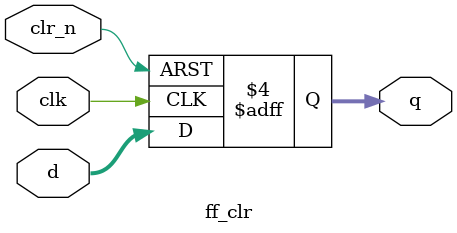
<source format=v>
module ff_clr #(
    parameter WIDTH = 6
)(
    input clr_n,
    input clk,
    input [WIDTH-1:0] d,
    output reg [WIDTH-1:0] q
);

initial begin
    q <= {WIDTH{1'b0}};
end

always @(posedge clk or negedge clr_n) begin
    if (!clr_n) begin
        q <= {WIDTH{1'b0}};  // Asynchronously clear the output when clr_n is low
    end else begin
        q <= d;  // On clock's positive edge, capture data
    end
end

endmodule

</source>
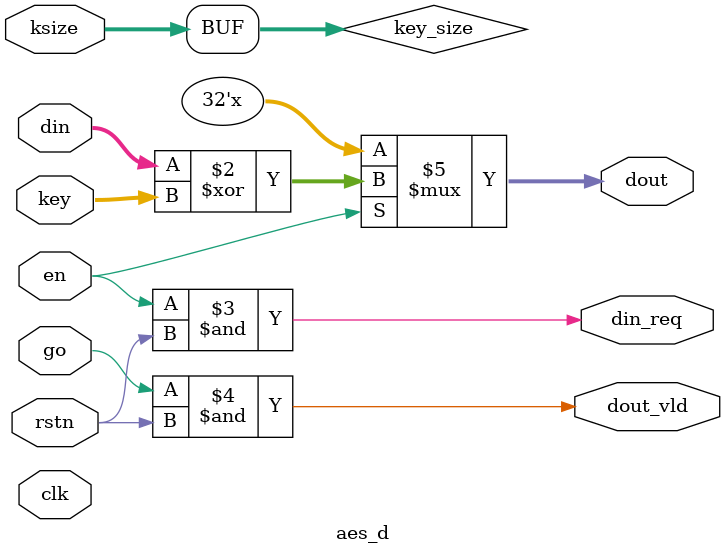
<source format=v>

module aes_d (
	clk, rstn,
	en, go, ksize, din, key, din_req,
	dout, dout_vld
);
	input clk, rstn;
	input en, go;
	input [1:0] ksize;
	input [31:0] din, key;
	output din_req;
	output [31:0] dout;
	output dout_vld;

	// use all signals so they don't get optimized out;

	reg [31:0] dout;
	reg [1:0] key_size;
	reg din_req;
	reg dout_vld;

	always @(clk)
	begin
		if(en)
			dout <= din ^ key;
		key_size <= ksize;
		din_req <= en & rstn;
		dout_vld <= go & rstn;
	end

endmodule

</source>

----------

Whenever a line of the data includes the word "ksize", show that line in full.

	en, go, ksize, din, key, din_req,
	input [1:0] ksize;
		key_size <= ksize;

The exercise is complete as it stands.